Коран, сура 7 «Преграды», стих 205Се гряду скоро, и возмездие Мое
со Мною, чтобы воздать каждому
по делам его.
Откр. 22:12Мир должно в черном теле брать:
Ему жестокий нужен брат.
От семиюродных уродов
Он не получит ясных всходов.
О. МандельштамМоя Смерть едет в черной машине
С голубым огоньком.
Б. Г. IМосква была теплой и солнечной, и Ли, приехав в столицу по пути в Нарву поздним утром, предвкушал короткий, но приятный день. Короткий потому, что фирменный поезд «Эстония» уходил довольно рано — в половине восьмого вечера. Приятный — потому, что билет на этот поезд у Ли уже был: дата командировки в Нарву, связанной с намечаемой там «всесоюзной» конференцией, была известна давно, и Ли, будучи в Москве в предыдущей командировке почти месяц назад, взял билеты от Москвы до Нарвы в предварительной кассе.

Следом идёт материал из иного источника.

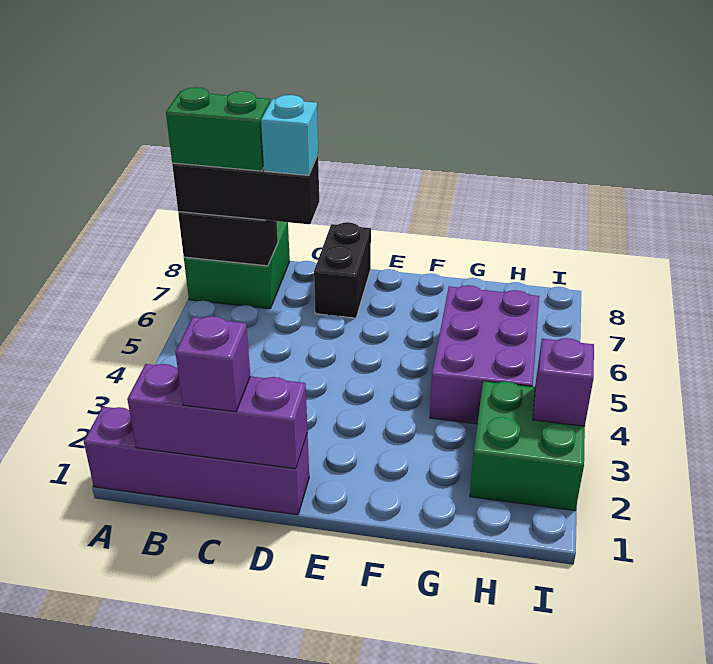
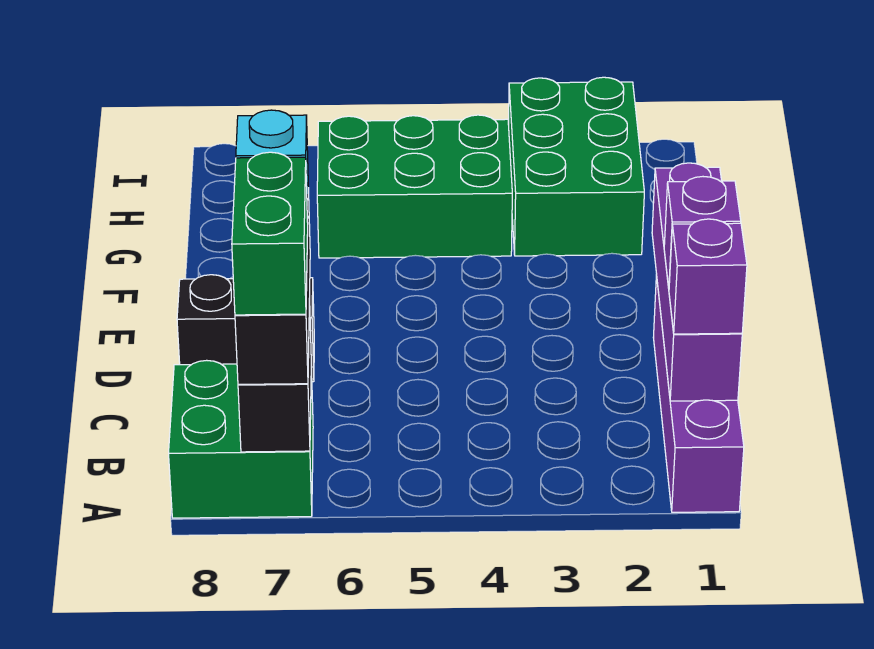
purple 1x3 brick [127,364,308,469] -> purple 1x4 brick [652,163,742,401]
purple 2x3 brick [430,285,539,424] -> green 2x3 brick [317,115,512,258]
green 2x2 brick [470,381,585,511] -> green 2x3 brick [509,77,644,256]
purple 1x1 brick [533,338,594,426] -> purple 1x1 brick moved to [669,219,747,334]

Таким образом, получилось, что у него было в Москве свободных девять часов и никаких служебных дел. Даже просто зайти поздороваться с коллегами было не к кому: московская группа участников конференции отправилась в Нарву накануне, ибо москвичи любили подходить к любому делу «капитально» и без спешки — приехать заранее, устроиться получше, а Ли такой пустой траты времени не терпел. Кроме того, богатый опыт «участия» подсказывал ему, что и тех дней, которые отведены на совещания и заседания, вполне хватит и на «нужные» знакомства, и на кулуарные развлечения, тем более в таком городке, как Нарва, где все магазины и «культурные объекты» собраны на небольшом пятачке.